Beide Werte, die Speichernutzung sowie die Laufzeit, sind recht hoch für ein einzelnes KI-Modell. Verfügt man also über kein eigenes Rechenzentrum und möchte DocOwl 1.5 in der Cloud hosten, wäre die günstigste Variante eine Maschine mit zwei Tesla T4, d.h. einem Kostenpunkt von insgesamt etwa 600€ pro Monat pro Modell-Instanz (ggf. abzüglich Rabatte). Und das bei einer zu erwartenden Laufzeit von etwa 6-24 Sekunden für gängige Anfragen. Um vertretbare Laufzeiten zu erreichen müsste man auf stärkere GPU Modelle ausweichen wie z.B. die A100, welche allerdings Kosten in Höhe von 1000-2000€ pro Monat verursacht, je nach Langzeitrabatten und benötigter Hardware-Peripherie.
Fazit
Nach der Untersuchung mehrerer Use-Cases auf verschiedenen Dokumenten-Typen zeigt sich ein sehr durchwachsenes und insgesamt ernüchterndes Bild von der Performance von DocOwl 1.5. Im Falle eines guten Scans und für perfekte PDF-Exporte ist die Qualität der Leseergebnisse durchaus vertretbar, auch wenn vereinzelt Lesefehler und mehrfach Fehllokalisierungen zu sehen waren. Das Auslesen von isolierten Tabellen funktionierte z.T. auch gut, hat aber in einem Fall zu einer Instabilität des Modells geführt. Schlüsselinformationen wurden in vielen Fällen gut extrahiert, allerdings ist auf das Ergebnis wenig Verlass, da in beiden untersuchten Fällen z.T. Absender und Empfänger verwechselt wurden.

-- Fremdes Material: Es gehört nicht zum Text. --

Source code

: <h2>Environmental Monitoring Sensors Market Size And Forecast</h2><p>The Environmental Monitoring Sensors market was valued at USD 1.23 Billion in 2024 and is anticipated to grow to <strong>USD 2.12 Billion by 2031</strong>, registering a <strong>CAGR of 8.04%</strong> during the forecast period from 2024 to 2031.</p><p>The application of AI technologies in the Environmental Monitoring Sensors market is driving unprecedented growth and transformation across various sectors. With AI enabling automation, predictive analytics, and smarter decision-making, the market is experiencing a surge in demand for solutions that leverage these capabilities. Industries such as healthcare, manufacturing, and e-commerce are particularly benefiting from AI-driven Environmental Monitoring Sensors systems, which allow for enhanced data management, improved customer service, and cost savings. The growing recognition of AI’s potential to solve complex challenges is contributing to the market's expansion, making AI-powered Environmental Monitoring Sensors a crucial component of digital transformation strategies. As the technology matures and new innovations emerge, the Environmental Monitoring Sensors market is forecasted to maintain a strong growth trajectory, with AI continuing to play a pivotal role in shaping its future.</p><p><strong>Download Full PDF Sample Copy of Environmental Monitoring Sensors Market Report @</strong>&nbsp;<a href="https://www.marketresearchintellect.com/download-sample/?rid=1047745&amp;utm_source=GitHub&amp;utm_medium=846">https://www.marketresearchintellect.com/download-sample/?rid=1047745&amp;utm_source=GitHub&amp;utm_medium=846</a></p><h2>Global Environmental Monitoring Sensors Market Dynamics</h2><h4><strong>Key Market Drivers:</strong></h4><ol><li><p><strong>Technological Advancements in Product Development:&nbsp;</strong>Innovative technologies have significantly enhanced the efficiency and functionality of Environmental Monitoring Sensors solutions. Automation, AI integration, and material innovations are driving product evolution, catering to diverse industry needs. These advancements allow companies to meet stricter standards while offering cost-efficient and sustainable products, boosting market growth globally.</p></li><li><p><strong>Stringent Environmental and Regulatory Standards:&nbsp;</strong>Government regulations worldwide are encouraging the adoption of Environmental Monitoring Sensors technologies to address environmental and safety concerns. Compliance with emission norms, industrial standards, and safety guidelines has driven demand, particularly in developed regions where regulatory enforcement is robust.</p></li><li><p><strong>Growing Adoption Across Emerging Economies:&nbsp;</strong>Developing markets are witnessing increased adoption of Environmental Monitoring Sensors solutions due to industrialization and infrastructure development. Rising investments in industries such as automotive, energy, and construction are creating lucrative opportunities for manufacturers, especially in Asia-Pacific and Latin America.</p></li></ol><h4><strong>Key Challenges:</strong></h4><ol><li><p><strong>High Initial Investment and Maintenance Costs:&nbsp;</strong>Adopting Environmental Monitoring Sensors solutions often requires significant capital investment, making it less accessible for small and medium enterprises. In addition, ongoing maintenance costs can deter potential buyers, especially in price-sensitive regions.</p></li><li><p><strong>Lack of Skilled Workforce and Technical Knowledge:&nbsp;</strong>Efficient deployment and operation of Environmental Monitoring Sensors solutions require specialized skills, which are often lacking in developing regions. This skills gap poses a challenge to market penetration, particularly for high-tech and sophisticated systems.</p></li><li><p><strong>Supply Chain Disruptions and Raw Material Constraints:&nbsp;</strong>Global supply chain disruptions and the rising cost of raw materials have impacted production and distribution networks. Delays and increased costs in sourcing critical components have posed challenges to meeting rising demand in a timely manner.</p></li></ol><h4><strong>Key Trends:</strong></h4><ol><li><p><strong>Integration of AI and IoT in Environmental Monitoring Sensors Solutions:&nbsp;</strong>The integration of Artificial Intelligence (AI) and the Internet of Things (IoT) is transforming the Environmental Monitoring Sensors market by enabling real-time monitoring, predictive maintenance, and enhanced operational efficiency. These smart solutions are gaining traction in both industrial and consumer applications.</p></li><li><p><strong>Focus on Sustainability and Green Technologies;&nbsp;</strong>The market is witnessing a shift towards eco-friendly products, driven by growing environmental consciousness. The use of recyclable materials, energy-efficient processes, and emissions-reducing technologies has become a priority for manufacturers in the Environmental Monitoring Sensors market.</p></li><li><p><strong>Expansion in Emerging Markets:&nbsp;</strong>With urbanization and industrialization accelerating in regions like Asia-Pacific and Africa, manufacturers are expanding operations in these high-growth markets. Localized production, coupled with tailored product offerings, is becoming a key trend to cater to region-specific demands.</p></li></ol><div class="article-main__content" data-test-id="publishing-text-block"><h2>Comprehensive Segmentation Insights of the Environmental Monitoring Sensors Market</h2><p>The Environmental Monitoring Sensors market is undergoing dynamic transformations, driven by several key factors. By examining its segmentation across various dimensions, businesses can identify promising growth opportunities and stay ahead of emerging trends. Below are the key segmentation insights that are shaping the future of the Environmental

Generell hätte ich nach den in der Veröffentlichung zu DocOwl 1.5 gezeigten Ergebnissen erwartet, dass das Auslesen von perfekten PDF Dokumenten einwandfrei funktioniert. Insgesamt wirkt DocOwl 1.5 eher ein erstes Proof of Concept, das die prinzipielle Machbarkeit einer allgemeinen Dokumentenerkennung zeigt, allerdings noch einige Arbeit bis zur produktiven Nutzbarkeit benötigt. Nach einer ersten Sichtung der Trainigsdaten von DocOwl 1.5 vermute ich, dass diese Arbeit vor allem auf Datenseite (Diversifizierung und Qualitätssicherung) zu leisten sein dürfte.
Auch die wirtschaftliche Nutzbarkeit von DocOwl 1.5 würde ich kritisch beurteilen. Um eine API aufzubauen, die für Kunden vertretbare Laufzeiten bietet (die Frage, ob Kunden mit der Leseperformance zufrieden wären, sei an dieser Stelle ausgeklammert), müsste man auf teure GPU Modelle zurückgreifen, die schnell zu mehreren 1000 € laufender Kosten pro Monat führen können, für wenige gehostete Modell-Instanzen. Solche Beträge dürften sich in meinen Augen schwer auf Kunden umlegen lassen.